In XP, implementation is cheap up to a certain point where suddenly refactoring becomes imperative. Refactoring is then a very painful process given a very short iteration cycle.
Wow. I bet you'd also say that design is cheap, up to a certain point where testing becomes imperative. Or perhaps that implementation is cheap, up to the point where you have to integrate with the other programmers.
Wrong. Testing, and refactoring, are imperative from day one, according to XP. Before you add code, you start with cleanly factored code; if it's not clean, refactor it until it is. Then write the first component of your design in the form of a test. Next implement the code to make that test pass. Continue writing down more of your design in the form of a test and making the tests pass.
Once your design is fully expressed as tests and the tests all pass, refactor the code *immediately*.

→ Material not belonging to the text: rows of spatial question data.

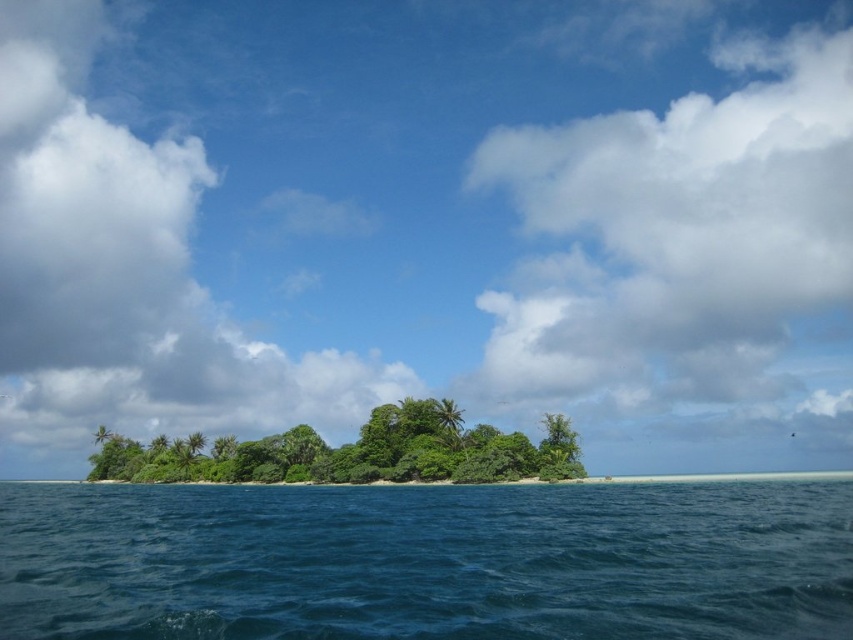
Looking at this image, you are a bird soaring above the tropical island scene. You notice the deep blue water at center and the green leafy trees at center. Which one appears closer to the horizon?

The deep blue water at center appears closer to the horizon than the green leafy trees at center because it is shorter in height.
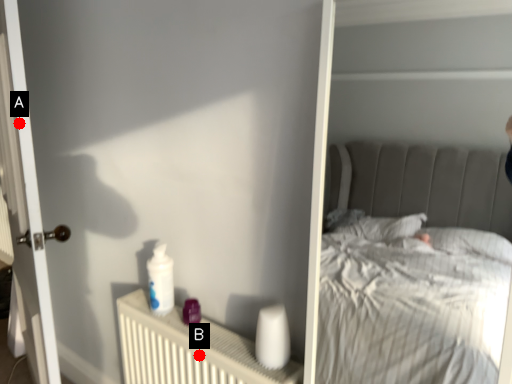
Question: Two points are circled on the image, labeled by A and B beside each circle. Which point is closer to the camera taking this photo?

Choices:
 (A) A is closer
 (B) B is closer

Answer: (B)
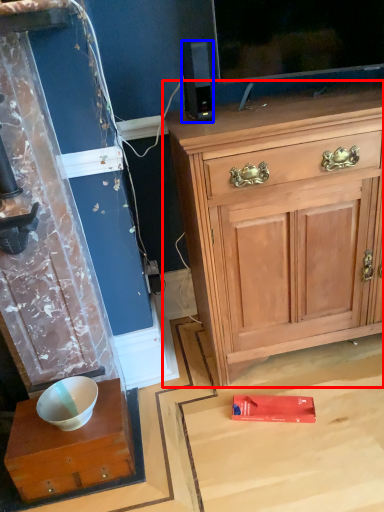
Question: Which of the following is the closest to the observer, cabinetry (highlighted by a red box) or loudspeaker (highlighted by a blue box)?

Choices:
 (A) cabinetry
 (B) loudspeaker

Answer: (A)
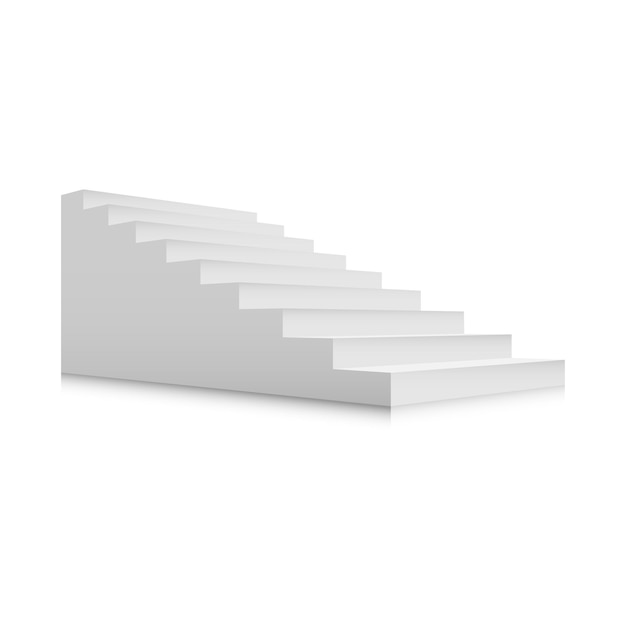
Where is `stair riser`? The image size is (626, 626). stair riser is located at coordinates (407, 386), (356, 354), (304, 329), (260, 299), (217, 275), (182, 254), (153, 235), (116, 215), (93, 198).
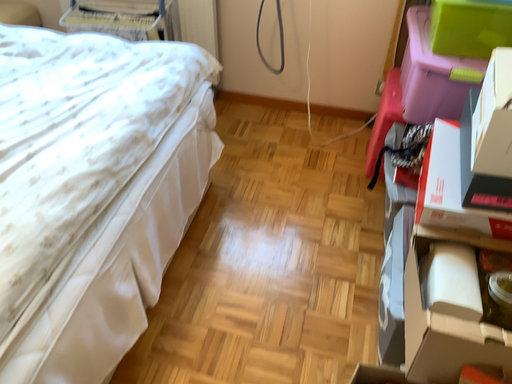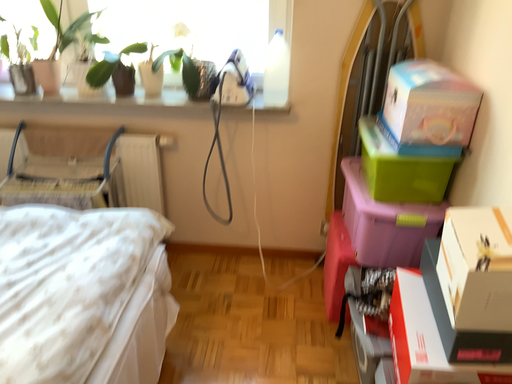
Question: Which way did the camera rotate in the video?

Choices:
 (A) rotated right
 (B) rotated left

Answer: (A)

Note how testing and refactoring are intermingled with coding? If you put the testing, coding, or refactoring off till later, you'll quickly find that your work becomes painful.

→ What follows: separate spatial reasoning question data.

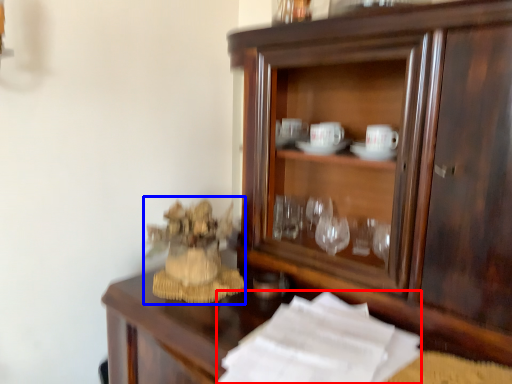
Question: Which object is closer to the camera taking this photo, paper (highlighted by a red box) or toy (highlighted by a blue box)?

Choices:
 (A) paper
 (B) toy

Answer: (A)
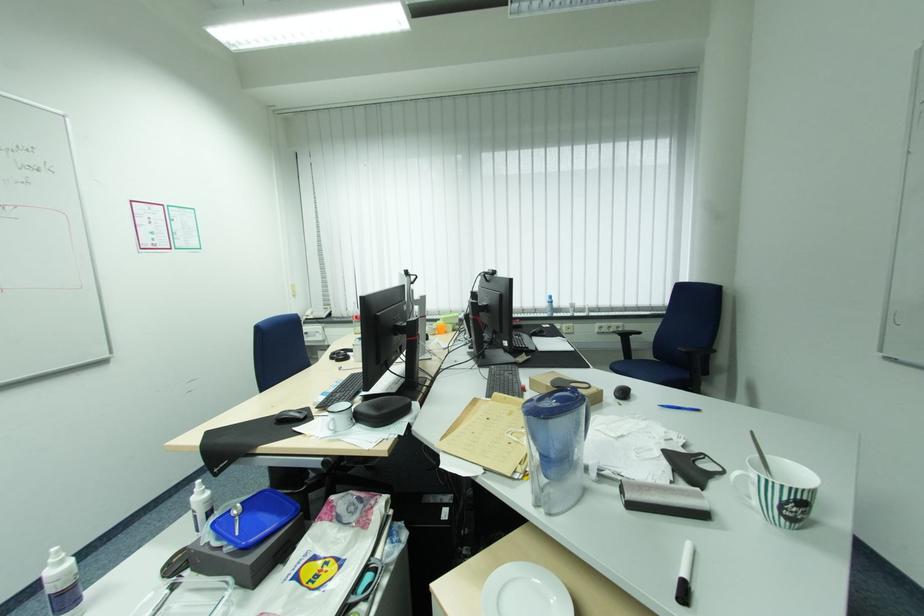
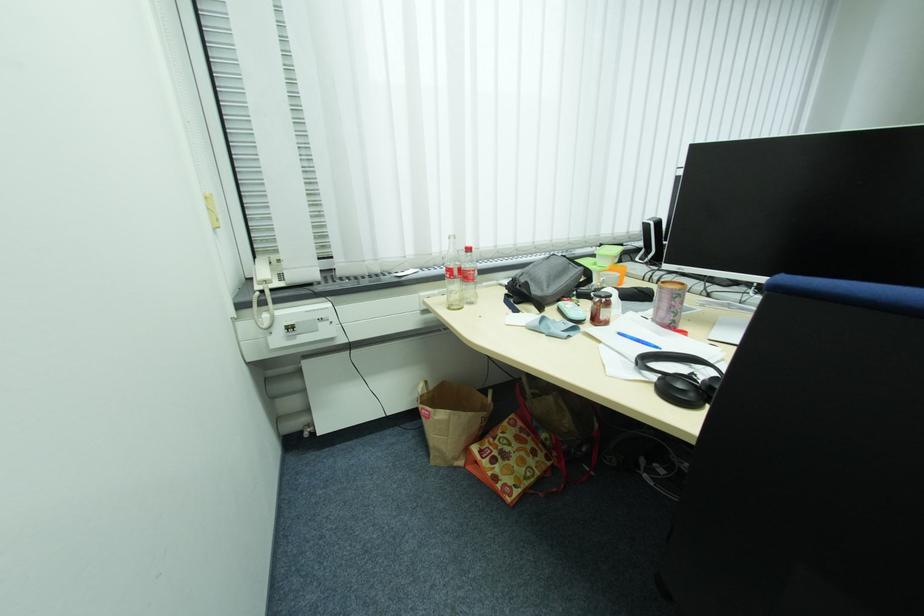
Find the pixel in the second image that matches point 361,334 in the first image.

(456, 309)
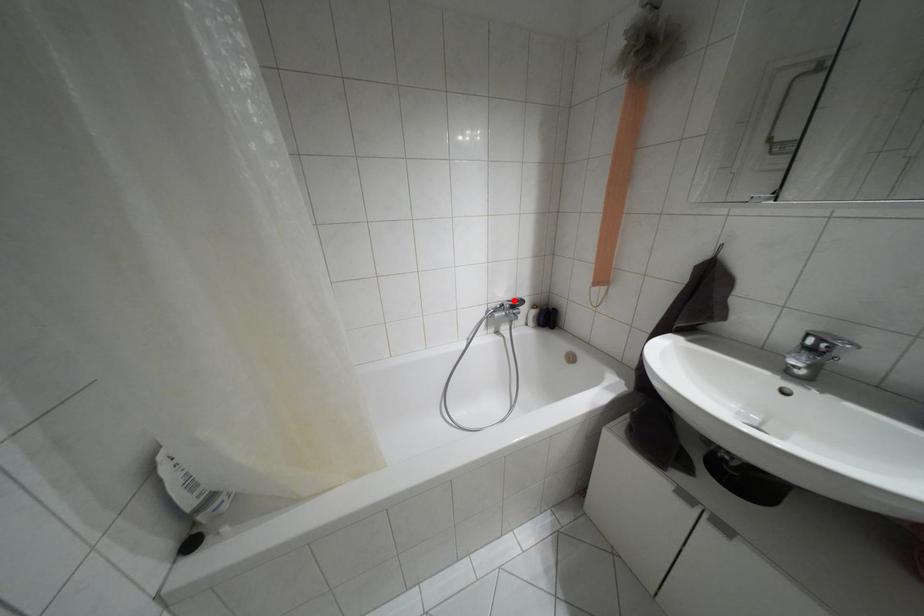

Integration should be constant as well -- the entire product should be ready to ship at least once a week, and should be built and tested in full at least once a day. If you put this off, you'll be creating work for yourself and setting yourself up for an expensive failure.
-Billy
unlike eXtreme Programming, which is mainly about coding.

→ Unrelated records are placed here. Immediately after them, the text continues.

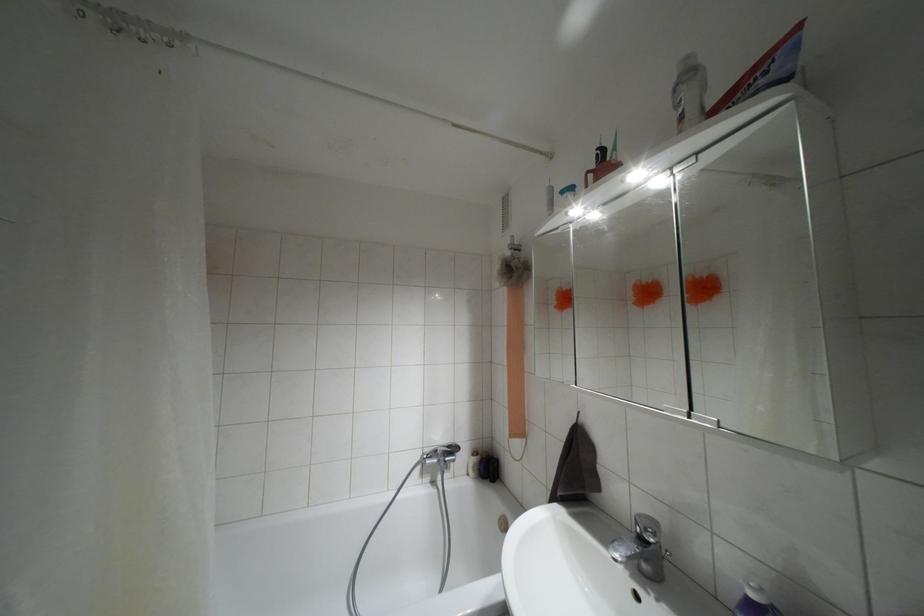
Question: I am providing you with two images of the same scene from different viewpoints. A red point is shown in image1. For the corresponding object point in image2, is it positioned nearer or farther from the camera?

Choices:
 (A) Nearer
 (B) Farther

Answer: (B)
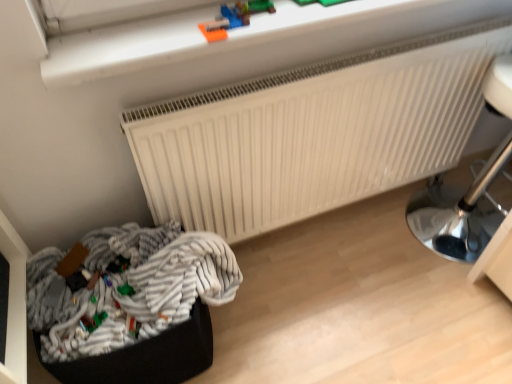
Locate an element on the screen. The image size is (512, 384). vacant region in front of metallic silver lamp at right is located at coordinates (456, 310).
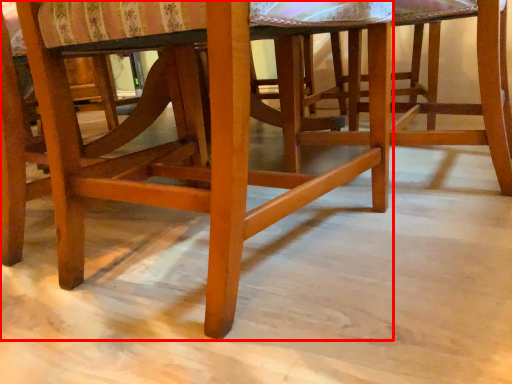
Question: From the image's perspective, where is chair (annotated by the red box) located in relation to stool in the image?

Choices:
 (A) above
 (B) below

Answer: (B)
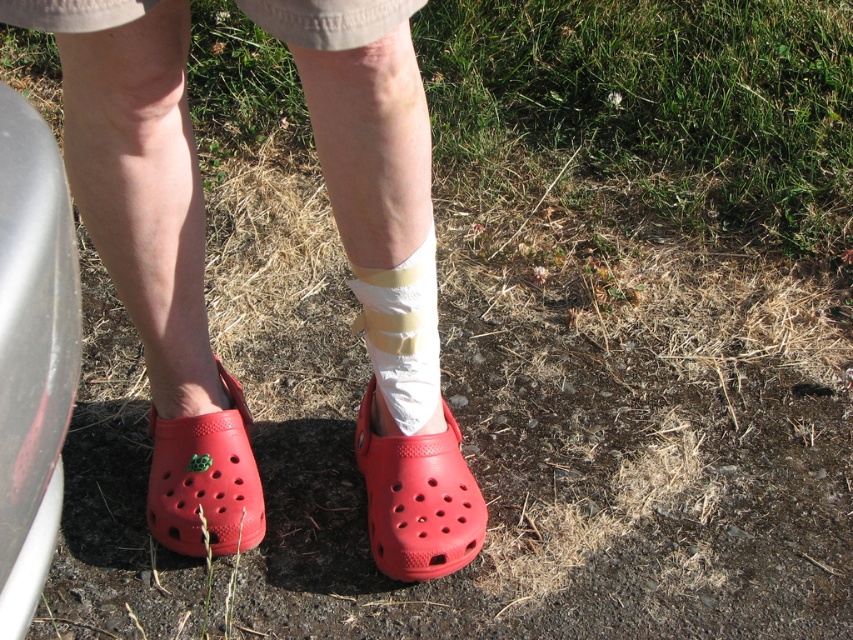
Can you confirm if matte rubber clog at lower left is bigger than white/textured bandage at lower center?

Correct, matte rubber clog at lower left is larger in size than white/textured bandage at lower center.

Between matte rubber clog at lower left and white/textured bandage at lower center, which one is positioned higher?

Positioned higher is matte rubber clog at lower left.

Find the location of a particular element. matte rubber clog at lower left is located at coordinates coord(154,250).

How far apart are rubber croc at center and rubber/crocs at lower left?

rubber croc at center and rubber/crocs at lower left are 12.05 inches apart.

Between rubber croc at center and rubber/crocs at lower left, which one appears on the left side from the viewer's perspective?

Positioned to the left is rubber/crocs at lower left.

Does point (392, 525) lie behind point (260, 525)?

That is False.

Locate an element on the screen. This screenshot has height=640, width=853. rubber croc at center is located at coordinates (418, 499).

Is rubber croc at center to the left of white/textured bandage at lower center from the viewer's perspective?

No, rubber croc at center is not to the left of white/textured bandage at lower center.

Can you confirm if rubber croc at center is taller than white/textured bandage at lower center?

In fact, rubber croc at center may be shorter than white/textured bandage at lower center.

This screenshot has height=640, width=853. I want to click on rubber croc at center, so click(x=418, y=499).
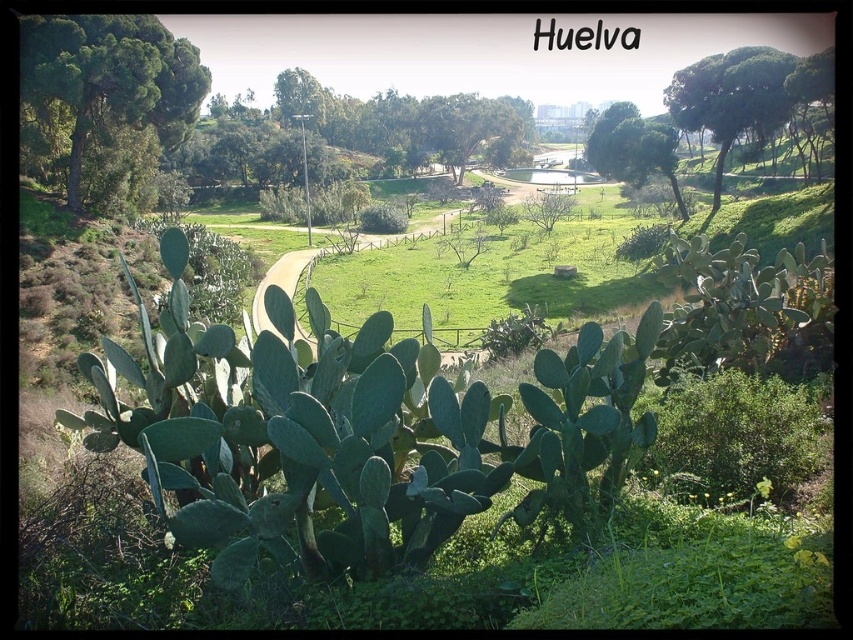
Between point (149, 16) and point (773, 68), which one is positioned behind?

The point (773, 68) is behind.

Does green leafy tree at upper left appear over green leafy tree at upper right?

No, green leafy tree at upper left is not above green leafy tree at upper right.

Identify the location of green leafy tree at upper left. The width and height of the screenshot is (853, 640). (109, 81).

The height and width of the screenshot is (640, 853). I want to click on green leafy tree at upper left, so click(x=109, y=81).

Who is positioned more to the right, green leafy tree at upper left or green leafy tree at upper center?

green leafy tree at upper center

Who is more forward, (51, 40) or (637, 172)?

Point (51, 40)

Is point (196, 104) in front of point (614, 164)?

Yes.

You are a GUI agent. You are given a task and a screenshot of the screen. Output one action in this format:
    pyautogui.click(x=<x>, y=<y>)
    Task: Click on the green leafy tree at upper left
    The image size is (853, 640).
    Given the screenshot: What is the action you would take?
    pyautogui.click(x=109, y=81)

Does green leafy tree at center appear over green leafy tree at upper right?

Scrum is all about managing the project, and in a way which matches the reality I perceive better than "traditional" models.
I've read the book in question, and I believe in Agile methods. One of the comments above says "methodologies are nowhere near as important as people" - check out the Agile Manifesto; line 1 says "we value individuals and interactions over processes and tools". Ken Schwaber (and Jeff Sutherland, who posted a reply here) are co-signatories.
The big problem I have found with Agile methods is that often the senior management team is unwilling to relinquish the impression of control over their projects. They insist on knowing everything up front - time, scope, budget - and even if they understand the empirical nature of software projects, that sense of control is very hard to give up.
I have found many of the "Top-down" implementations of Agile processes to be buzzword driven - the last thing you need to do Scrum is a new VP; the Scrum is intended to make the VP redundant ! I'm not surprised many people have had bad experiences with XP - the 12 practices are finely balanced, and distorting that balance (e.g. by over-emphasizing "the simplest thing that could possibly work") is a great way to ruin a project. Of course, I'm inclined to believe those organisations will struggle with any methodology; one thing Agile methodologies seem to do is draw out organisational weaknesses.
I'm working on a project right now where we have a very agressive schedule; we are pretty sure we can code the thing, but because our average corporate decision takes longer to reach than the project's timeline, we're hitting some rough spells. The cause is the decision making process; the effect is an unhappy project. In a "traditional" project, with analysts and project managers etc. and a sizeable up-front analysis phase, our corporate weakness would be less obvious; because we're saying "decide today, we'll have working code by the end of the week", our inability to decide is highlighted.
I'd recommend Ken's book; it's worth reading, and even if you don't agree with all he has to say, you might learn something.
It's all very well in practice, but it will never work in theory.